**TEKS HASIL EKSTRAKSI:**
★ ★ ★

Manusia Dan Korek Api

Manusia Dan Korek Api

“Manusia dan korek api sama sama berkepala, ketika korek apai sama sama bergesekan ia langsung memanas dan mungkin berapi api. Namun, ketika manusia saling bergesekan, ia tidak harus langsung memanas dan tak perlu berapi api sebab pada kepala manusia ada otaknya!”.
Dalam lama ke 14, mengungkapkan kata kata yang menarik, “Jika kamu ingin orang lain bahagia, ungkapkan kemurahan hatimu, jika kamu ingin kamu berbahagia, ungkapkan kemurahan hati pula”. Seperti kita ketahui, tradisi timur mengajarkan kepada kita untuk tidak mudah menyatakan emosi atau perasaan kita secara terbuka. Sejak kecil, orang tua sering kali tidak membiasakan diri kita untuk mengekspresikan emosi kita secara jujur. Saya ingat sewaktu masih kecil, saat menolak mengunjungi rumah paman saya yang tinggal di daerah pertanian yang terpencil., saya kerap dimarahi karena dianggap kurang menghargai rasa kekeluargaan. Padahal saat itu, saya sebenarnya takut dengan kegelapan di desa. Bahkan, ketika saya mencoba untuk secara jujur mengakui ketakutan saya tersebut, mereka yang “tua” saat itu tetap tidak menghargai perasaan saya. Akibatnya, saya merasa tidak ada artinya bagi saya untuk mengungkapkan apa yang saya rasakan, karena toh tidak akan dihargai.
Saya teringat pula tatkala saya diminta oleh guru untuk menuliskan puisi tentang sungai Kapuas. Saya merasa telah mencurahkan segala emosi saya dalam membuat puisi itu, tetapi puisi itu dinilai jelek hanya karena dianggap karena tidak memenuhi kaidah puisi yang baik. Puisi saya tidak memenuhi kaidah a,b,c,d,e yang dianggap guru saya paling penting dalam menulis puisi. Padahal, beberapa puisi teman sekelas saya yang kurang berbobot malah diberi nilai tinggi. Peristiwa dan pengalaman saya waktu kecil tersebut akhirnya mendidik saya untuk mengikuti kaidah dan hukum daripada mengikuti suara perasaan saya.

★ ★ ★

**DATA YANG DIBERIKAN:**
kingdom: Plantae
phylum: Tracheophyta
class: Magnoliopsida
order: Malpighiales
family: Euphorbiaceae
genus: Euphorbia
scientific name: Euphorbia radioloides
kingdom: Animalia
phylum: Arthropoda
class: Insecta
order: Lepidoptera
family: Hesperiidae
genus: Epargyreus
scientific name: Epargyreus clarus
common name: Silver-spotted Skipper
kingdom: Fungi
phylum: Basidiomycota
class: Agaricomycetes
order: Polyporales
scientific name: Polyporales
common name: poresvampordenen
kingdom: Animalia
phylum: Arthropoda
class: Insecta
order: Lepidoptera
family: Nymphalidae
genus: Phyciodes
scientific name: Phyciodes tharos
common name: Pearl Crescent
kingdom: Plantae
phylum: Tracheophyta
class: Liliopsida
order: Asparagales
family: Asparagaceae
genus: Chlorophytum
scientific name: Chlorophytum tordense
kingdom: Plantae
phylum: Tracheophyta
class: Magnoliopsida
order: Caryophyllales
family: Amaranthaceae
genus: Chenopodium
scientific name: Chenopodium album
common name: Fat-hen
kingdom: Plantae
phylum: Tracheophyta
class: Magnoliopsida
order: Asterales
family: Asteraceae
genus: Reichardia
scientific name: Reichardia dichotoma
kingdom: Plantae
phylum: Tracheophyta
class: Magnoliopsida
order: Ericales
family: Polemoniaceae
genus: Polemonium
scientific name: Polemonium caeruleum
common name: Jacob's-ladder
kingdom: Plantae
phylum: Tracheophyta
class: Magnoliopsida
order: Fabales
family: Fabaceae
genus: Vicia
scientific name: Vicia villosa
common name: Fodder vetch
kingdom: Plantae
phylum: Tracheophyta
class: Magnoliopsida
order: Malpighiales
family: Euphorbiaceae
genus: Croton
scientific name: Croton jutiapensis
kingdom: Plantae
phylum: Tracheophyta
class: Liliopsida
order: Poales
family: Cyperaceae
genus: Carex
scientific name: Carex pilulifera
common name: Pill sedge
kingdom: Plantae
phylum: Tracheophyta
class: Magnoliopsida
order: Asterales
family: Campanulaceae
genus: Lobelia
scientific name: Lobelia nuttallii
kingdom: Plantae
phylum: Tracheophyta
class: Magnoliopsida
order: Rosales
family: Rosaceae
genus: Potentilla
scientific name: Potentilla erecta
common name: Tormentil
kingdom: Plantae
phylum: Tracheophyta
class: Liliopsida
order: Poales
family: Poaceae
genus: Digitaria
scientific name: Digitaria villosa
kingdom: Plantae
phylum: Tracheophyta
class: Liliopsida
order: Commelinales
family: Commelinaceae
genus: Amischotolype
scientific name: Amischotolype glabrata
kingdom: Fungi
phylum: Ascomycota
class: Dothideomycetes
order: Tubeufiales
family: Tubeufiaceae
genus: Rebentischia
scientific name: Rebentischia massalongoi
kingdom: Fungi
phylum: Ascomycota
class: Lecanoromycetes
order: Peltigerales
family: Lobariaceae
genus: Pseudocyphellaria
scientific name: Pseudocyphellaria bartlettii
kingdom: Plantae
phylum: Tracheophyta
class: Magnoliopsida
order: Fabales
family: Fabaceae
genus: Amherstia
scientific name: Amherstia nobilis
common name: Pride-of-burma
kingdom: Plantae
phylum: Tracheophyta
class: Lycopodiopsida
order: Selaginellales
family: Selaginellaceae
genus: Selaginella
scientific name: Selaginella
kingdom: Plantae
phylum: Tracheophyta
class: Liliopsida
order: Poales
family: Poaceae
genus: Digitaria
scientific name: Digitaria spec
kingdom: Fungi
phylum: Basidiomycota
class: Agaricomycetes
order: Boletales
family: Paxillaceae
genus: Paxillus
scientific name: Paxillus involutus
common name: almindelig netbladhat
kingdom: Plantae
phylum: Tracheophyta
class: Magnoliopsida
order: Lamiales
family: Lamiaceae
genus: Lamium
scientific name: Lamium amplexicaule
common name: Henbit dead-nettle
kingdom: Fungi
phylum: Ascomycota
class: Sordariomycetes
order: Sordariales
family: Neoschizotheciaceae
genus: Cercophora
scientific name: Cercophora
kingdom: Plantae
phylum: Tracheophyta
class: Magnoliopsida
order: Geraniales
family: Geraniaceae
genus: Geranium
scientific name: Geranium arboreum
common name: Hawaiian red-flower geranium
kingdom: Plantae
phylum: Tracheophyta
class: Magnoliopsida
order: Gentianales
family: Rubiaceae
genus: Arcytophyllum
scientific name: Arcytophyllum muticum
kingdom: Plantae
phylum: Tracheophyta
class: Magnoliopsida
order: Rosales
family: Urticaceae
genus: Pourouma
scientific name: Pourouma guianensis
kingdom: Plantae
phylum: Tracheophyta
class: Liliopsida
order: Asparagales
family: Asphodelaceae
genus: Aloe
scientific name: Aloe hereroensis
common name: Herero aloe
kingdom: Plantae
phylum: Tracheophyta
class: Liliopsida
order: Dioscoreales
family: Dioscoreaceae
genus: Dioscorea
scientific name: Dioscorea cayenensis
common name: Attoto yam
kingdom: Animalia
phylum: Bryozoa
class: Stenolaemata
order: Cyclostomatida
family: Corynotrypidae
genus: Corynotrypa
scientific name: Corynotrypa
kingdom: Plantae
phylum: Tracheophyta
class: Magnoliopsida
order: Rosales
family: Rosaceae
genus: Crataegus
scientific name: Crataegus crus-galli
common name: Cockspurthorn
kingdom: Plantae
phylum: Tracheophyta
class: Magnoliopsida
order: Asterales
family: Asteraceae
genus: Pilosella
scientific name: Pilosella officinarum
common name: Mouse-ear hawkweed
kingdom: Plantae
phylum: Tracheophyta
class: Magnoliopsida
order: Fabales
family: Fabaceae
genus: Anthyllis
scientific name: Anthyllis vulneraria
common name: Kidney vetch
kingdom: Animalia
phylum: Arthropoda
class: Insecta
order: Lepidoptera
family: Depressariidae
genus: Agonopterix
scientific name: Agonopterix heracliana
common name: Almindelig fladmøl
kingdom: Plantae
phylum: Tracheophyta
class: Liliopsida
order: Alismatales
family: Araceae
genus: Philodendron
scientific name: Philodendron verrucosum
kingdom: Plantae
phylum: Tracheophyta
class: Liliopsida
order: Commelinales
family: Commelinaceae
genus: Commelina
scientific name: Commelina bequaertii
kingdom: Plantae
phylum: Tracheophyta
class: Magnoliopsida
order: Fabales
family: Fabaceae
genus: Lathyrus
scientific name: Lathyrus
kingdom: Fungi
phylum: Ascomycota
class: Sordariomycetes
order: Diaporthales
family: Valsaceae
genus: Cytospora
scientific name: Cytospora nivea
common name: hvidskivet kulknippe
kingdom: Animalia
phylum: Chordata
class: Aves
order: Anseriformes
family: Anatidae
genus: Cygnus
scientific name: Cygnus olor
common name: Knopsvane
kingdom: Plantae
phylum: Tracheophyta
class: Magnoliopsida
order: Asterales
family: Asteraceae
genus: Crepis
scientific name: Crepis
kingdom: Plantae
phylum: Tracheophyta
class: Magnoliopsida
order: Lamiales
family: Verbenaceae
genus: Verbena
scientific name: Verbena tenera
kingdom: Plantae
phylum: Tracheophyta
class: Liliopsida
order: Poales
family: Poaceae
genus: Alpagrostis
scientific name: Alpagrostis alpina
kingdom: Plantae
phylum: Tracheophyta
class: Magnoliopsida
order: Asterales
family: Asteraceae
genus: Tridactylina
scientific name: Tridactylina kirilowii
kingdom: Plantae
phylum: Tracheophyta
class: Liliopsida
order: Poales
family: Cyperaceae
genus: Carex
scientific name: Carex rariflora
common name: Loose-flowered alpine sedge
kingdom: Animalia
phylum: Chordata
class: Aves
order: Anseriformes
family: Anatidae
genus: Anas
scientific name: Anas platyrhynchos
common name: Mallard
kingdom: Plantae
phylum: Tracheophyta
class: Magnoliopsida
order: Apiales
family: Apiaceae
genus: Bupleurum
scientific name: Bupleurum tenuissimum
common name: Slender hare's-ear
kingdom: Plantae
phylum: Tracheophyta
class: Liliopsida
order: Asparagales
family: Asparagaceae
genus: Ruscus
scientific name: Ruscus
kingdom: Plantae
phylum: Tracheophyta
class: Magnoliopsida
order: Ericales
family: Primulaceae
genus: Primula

★ ★ ★

**YANG HARUS DIKERJAKAN:**
Dalam teks tentang manusia dan korek api, penulis diminta gurunya menulis puisi tentang sungai apa?

**JAWABAN:**
Sungai Kapuas.